Business valuation is a process of estimating the economic value of a business or specific company unit. Business evaluation can be carried out for several reasons like selling, establishing partner ownership, evaluating tax, and divorce proceeding when business is divided between parting partners. You can also perform business valuation to apply or qualify for loans.
Business valuation methods
The valuation of a business depends on various factor and vary business to business. There are numerous methods for business valuation, some basic methods of which are discussed below.
it is estimating a company’s value by determining what the market thinks about a business. Market capitalization depends on two factors its share price and total outstanding shares. Market capitalization determines the size of a company and shows various determinants in which investors might be interested. A company’s initial market cap is established via IPO.
Example The market capitalization of a company having £1000 outstanding shares selling at 100 a share will be calculated as:
share price x shares outstanding = Market cap
£1000 x 100 = £100,000
This method is used to establish the maximum value of a company. It is calculated by multiplying revenue generated in a certain period with a multiplier. A multiplier may vary according to the type of the business and its economic environment. Time-Revenue is not always a reliable indicator as revenues are not profits and an increase in revenue doesn’t mean an increase in profits. For small businesses estimating times revenue might also aid in financial planning.

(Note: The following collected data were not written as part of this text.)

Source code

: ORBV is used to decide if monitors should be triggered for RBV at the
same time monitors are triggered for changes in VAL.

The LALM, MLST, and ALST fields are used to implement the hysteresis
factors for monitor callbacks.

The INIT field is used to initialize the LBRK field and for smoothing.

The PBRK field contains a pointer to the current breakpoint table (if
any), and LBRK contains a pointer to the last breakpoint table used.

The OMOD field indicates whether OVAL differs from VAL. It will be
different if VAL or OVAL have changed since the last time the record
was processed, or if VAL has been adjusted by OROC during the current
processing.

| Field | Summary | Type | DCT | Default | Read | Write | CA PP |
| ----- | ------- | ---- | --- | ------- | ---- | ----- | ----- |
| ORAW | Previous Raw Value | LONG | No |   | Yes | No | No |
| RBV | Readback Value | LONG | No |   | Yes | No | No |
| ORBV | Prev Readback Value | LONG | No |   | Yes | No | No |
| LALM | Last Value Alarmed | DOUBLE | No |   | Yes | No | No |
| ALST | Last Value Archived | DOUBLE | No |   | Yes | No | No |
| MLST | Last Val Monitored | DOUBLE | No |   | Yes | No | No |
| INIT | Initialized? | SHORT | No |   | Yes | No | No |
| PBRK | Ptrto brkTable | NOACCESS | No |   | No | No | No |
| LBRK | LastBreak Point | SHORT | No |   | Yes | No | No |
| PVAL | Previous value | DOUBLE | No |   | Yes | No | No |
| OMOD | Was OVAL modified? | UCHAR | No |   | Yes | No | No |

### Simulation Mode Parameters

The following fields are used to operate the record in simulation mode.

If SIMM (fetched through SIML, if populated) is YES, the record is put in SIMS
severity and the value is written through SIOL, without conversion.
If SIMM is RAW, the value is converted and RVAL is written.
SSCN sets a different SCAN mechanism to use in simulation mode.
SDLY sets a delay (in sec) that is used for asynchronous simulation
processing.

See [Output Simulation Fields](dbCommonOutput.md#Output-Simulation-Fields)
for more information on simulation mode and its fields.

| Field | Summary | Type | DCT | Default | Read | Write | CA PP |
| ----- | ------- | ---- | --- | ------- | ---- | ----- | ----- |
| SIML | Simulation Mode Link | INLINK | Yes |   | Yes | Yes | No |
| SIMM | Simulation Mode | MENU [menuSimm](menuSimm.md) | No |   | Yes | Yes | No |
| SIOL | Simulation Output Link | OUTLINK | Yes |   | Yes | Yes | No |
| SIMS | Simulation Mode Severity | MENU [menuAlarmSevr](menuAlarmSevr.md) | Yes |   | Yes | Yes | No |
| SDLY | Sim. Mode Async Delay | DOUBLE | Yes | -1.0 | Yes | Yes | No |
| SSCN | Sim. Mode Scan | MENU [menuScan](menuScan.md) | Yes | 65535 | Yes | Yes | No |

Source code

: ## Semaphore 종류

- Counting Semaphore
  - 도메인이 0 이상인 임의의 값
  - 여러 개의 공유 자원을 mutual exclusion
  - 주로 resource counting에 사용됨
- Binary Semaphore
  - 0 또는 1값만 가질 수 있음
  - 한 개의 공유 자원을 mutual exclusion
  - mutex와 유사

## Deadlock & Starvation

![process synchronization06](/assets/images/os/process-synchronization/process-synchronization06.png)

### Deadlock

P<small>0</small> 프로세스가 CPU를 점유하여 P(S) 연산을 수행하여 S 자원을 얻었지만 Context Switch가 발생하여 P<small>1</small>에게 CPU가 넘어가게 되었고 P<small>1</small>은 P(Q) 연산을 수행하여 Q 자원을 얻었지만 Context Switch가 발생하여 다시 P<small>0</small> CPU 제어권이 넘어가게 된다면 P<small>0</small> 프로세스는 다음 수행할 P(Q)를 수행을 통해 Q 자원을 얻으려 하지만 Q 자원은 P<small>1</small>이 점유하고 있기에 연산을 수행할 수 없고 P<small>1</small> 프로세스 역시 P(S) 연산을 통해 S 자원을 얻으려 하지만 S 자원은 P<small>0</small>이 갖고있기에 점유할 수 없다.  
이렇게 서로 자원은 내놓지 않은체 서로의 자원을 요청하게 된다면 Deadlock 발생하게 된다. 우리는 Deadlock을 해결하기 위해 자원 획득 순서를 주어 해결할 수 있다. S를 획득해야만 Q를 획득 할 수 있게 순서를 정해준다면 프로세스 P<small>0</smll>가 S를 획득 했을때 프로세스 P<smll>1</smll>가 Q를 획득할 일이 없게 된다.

Example: A software company may be valued 3 times its revenue due to its trending environment. Whereas a company that manufactures stationery may be valued 0.5 times its revenue due to its deteriorating trend.
The earning multiplier is a useful tool to determine the relation of the stock prices to the company earning per share (EPS). This relation is important in indicating the optimal time for buying a company. If a share of a company is expensive as compared to EPS that means it is not the optimal time to buy a company.
Example: A company has a stock price of £10 per share and EPS of £2, the earning multiplier would be calculated as:
Current share price/EPS=time for making back the stock price
£10 / £2 = 5 years
You might need to factor in other possibilities to calculate earning multiplier. For more information click here
Discounted Cash Flow Method
This method evaluates the future benefits of an investment. The DCF has its limitation in evaluating the value of the business as it only indicates future cash flow. Investors can use this method to determine whether they will make a profit or loss from a certain investment.
Example: Consider you have £100 in your saving account with an interest rate of £10% per year. It will be worth £110 in a year. Similarly, if a £100 payment is delayed for a year, its present value is £90 because it can’t be put in your saving account to earn interest.
CF = The cash flow for a given year
CF1 is for year one while CF2 is for year two
CFn is for additional years
r = The discount rate
The net difference between companies’ total assets and total liabilities is the book value of a company. Book value also determines the share of shareholders in company assets if the company were to be liquidated or in indicating if a stock is under or overpriced.
To estimate the accurate value of assets, mark to market valuation shall be factored in. If the mark to market value is not factored in, an increase or decrease in the market value of an asset might be experienced. whereas Price-to-Book ratio can be used as a multiple for value comparison within similar companies.
The net worth of the total physical assets of a company is known as liquidation value. It determines the final value a seller of asset receives on selling an asset. Whereas intangible assets are not included in liquidation value. It is important to know most investors access your Liquidation Value to evaluate how much their investment will return in case of liquidation.
Type of assets contributing to business value
Tangible assets – Assets of a business are physical assets that can be measured for value. These assets include machinery, equipment, and stocks.
Intangible assets – Assets that do not have any physical attribute and are not easy to evaluate for a value. There are sizeable intangible assets that can be valued in a business. These intangible assets are trademarks, reputation and brand name, etc.
Factors affecting business value
Some factors that might affect business value during a sale are:
Profit growth rate – if business profits are growing constantly, it is likely the business will be valued more than its business value.
Type and time period of contracts – longer and well-drafted contracts bring higher value to a business.
Consistency in profits – a business with consistency in profits is valued more than a business having inconsistent profits.
Market trends – the market trend of products a business is offering plays a vital role in determining its value.
Prospect buyers – businesses having a larger number of interested prospective buyers have more business value than those businesses having smaller numbers.
Reason of sale – if a buyer sense seller urgently needs to sell a business, this is likely to impact business value.